The San Andreas fault in California. Researchers have found that tidal forces play a role in the timing of small, deep earthquakes along the fault. (Credit: U.S. Geological Survey)

Scientists in California have found that earthquakes can occur much deeper below the Earth’s surface than originally believed, a discovery that alters their understanding of seismic behavior and potential risks.

Seismologists have long believed that earthquakes occur less than 12 to 15 miles underground in the planet’s brittle, rocky crust. But new research has found evidence of quakes deeper than 15 miles under the surface, in the upper mantle, an area where the rock is so hot that it is no longer brittle but creeps, moving around like an extremely hard honey.

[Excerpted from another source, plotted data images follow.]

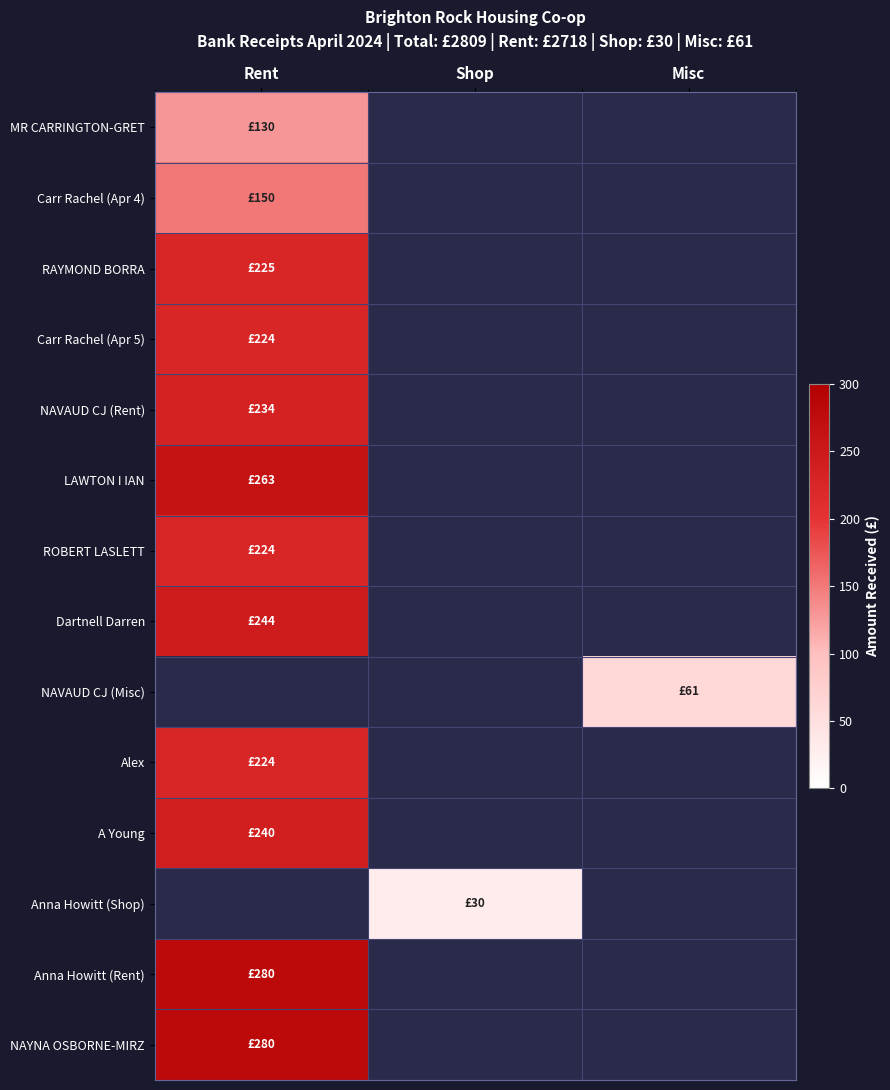

What is the difference between the highest and lowest values at Rent?

150.0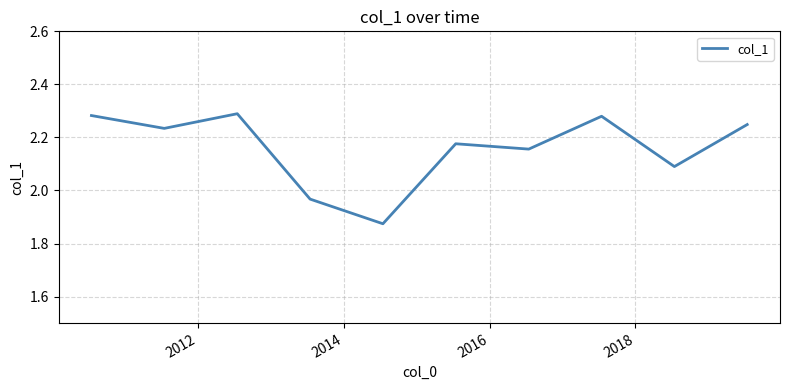

What is the difference between the maximum and minimum values?

0.4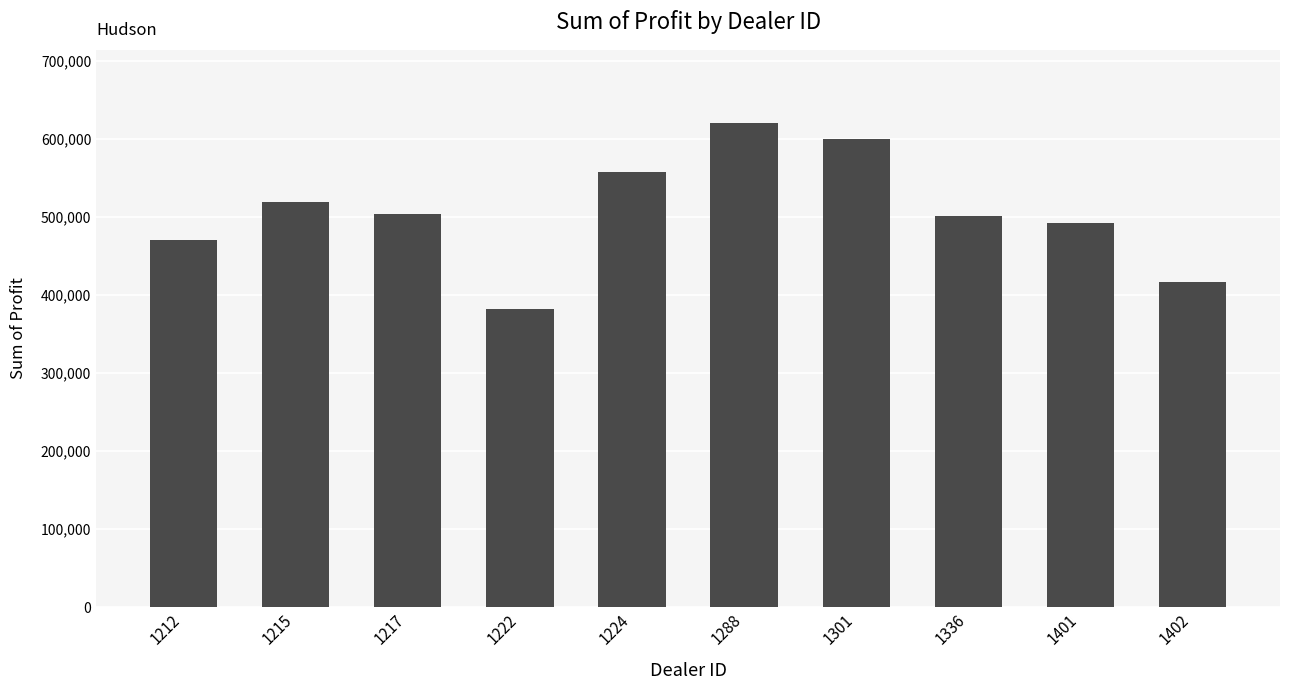

What is the change in value from 1288 to 1401?

-128273.0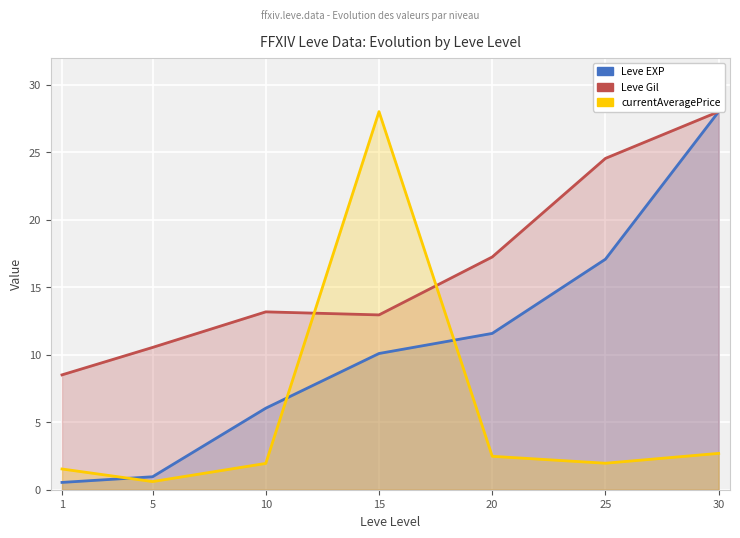

What is the average value of the Leve EXP series?

10.6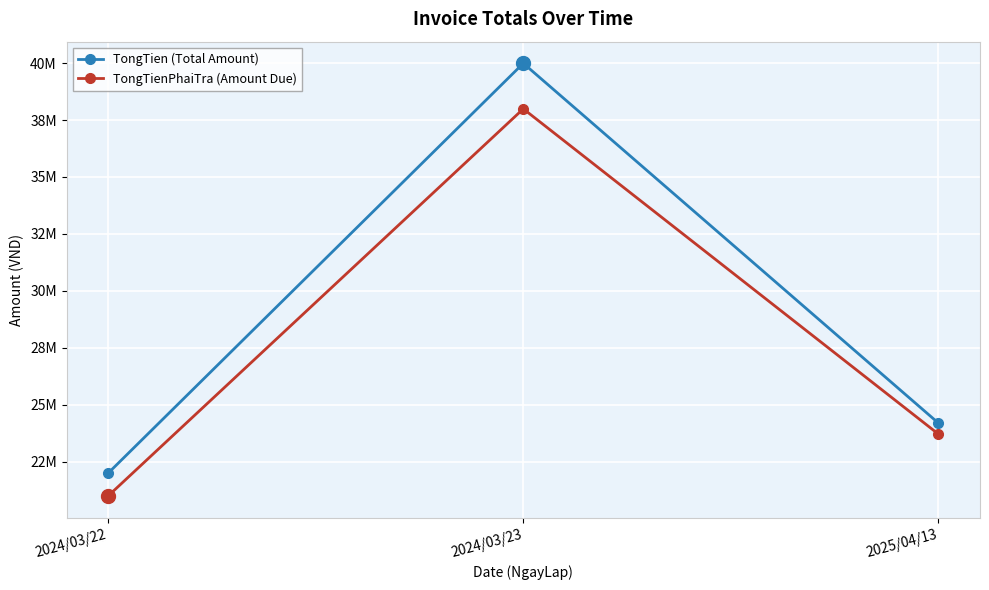

Is this an area chart (filled region under the line)?

No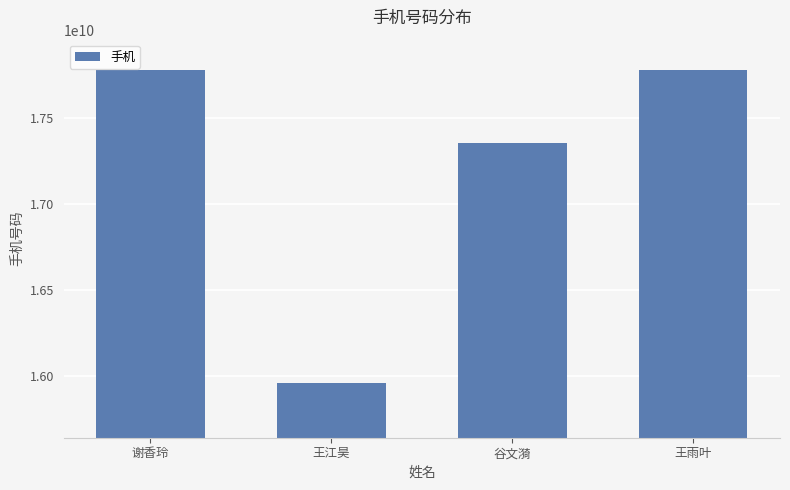

Where does the data first go above 17775273113?

谢香玲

Three scientists at Caltech in Pasadena studied data collected over six months from 5,000 state-of-the-art sensors installed in Long Beach atop the Newport-Inglewood fault, one of the most dangerous in the Los Angeles Basin and which caused the magnitude 6.4 Long Beach earthquake of 1933.

Caltech seismology professor Jean Paul Ampuero, one of three authors of the study that was published Thursday in the journal Science, said the research raised the possibility that the Newport-Inglewood fault and others, such as the San Andreas, could see even more powerful earthquakes than expected. The earthquakes he and his colleagues studied were so deep that they were not felt at the surface by conventional seismic sensors.